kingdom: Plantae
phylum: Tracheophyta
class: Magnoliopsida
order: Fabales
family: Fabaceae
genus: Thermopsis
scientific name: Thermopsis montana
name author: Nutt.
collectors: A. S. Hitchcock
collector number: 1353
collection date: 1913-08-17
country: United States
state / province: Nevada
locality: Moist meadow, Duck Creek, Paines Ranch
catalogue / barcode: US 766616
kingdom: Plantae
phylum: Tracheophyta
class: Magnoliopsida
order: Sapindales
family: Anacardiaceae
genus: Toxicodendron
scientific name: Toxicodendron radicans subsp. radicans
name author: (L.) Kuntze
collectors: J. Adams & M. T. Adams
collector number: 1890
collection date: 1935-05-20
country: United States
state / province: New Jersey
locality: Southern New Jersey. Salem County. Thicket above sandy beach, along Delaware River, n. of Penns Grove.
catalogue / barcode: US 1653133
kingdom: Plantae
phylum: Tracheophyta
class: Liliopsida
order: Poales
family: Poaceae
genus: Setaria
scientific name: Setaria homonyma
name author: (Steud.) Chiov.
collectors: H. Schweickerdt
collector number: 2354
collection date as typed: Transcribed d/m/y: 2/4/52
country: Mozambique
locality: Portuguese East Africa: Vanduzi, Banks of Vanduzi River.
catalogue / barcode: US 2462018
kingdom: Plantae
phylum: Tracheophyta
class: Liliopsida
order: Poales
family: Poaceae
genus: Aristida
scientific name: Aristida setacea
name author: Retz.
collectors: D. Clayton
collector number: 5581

++++++++

Please convert the whole listing above into a two-column CSV with the header field,value, giving one row for each line of the listing. Put each field name and its value in its own quoted field, with any line breaks replaced by spaces.

▸ COMPLETED TASK:
field,value
"kingdom:","Plantae"
"phylum:","Tracheophyta"
"class:","Magnoliopsida"
"order:","Fabales"
"family:","Fabaceae"
"genus:","Thermopsis"
"scientific name:","Thermopsis montana"
"name author:","Nutt."
"collectors:","A. S. Hitchcock"
"collector number:","1353"
"collection date:","1913-08-17"
"country:","United States"
"state / province:","Nevada"
"locality:","Moist meadow, Duck Creek, Paines Ranch"
"catalogue / barcode:","US 766616"
"kingdom:","Plantae"
"phylum:","Tracheophyta"
"class:","Magnoliopsida"
"order:","Sapindales"
"family:","Anacardiaceae"
"genus:","Toxicodendron"
"scientific name:","Toxicodendron radicans subsp. radicans"
"name author:","(L.) Kuntze"
"collectors:","J. Adams & M. T. Adams"
"collector number:","1890"
"collection date:","1935-05-20"
"country:","United States"
"state / province:","New Jersey"
"locality:","Southern New Jersey. Salem County. Thicket above sandy beach, along Delaware River, n. of Penns Grove."
"catalogue / barcode:","US 1653133"
"kingdom:","Plantae"
"phylum:","Tracheophyta"
"class:","Liliopsida"
"order:","Poales"
"family:","Poaceae"
"genus:","Setaria"
"scientific name:","Setaria homonyma"
"name author:","(Steud.) Chiov."
"collectors:","H. Schweickerdt"
"collector number:","2354"
"collection date as typed:","Transcribed d/m/y: 2/4/52"
"country:","Mozambique"
"locality:","Portuguese East Africa: Vanduzi, Banks of Vanduzi River."
"catalogue / barcode:","US 2462018"
"kingdom:","Plantae"
"phylum:","Tracheophyta"
"class:","Liliopsida"
"order:","Poales"
"family:","Poaceae"
"genus:","Aristida"
"scientific name:","Aristida setacea"
"name author:","Retz."
"collectors:","D. Clayton"
"collector number:","5581"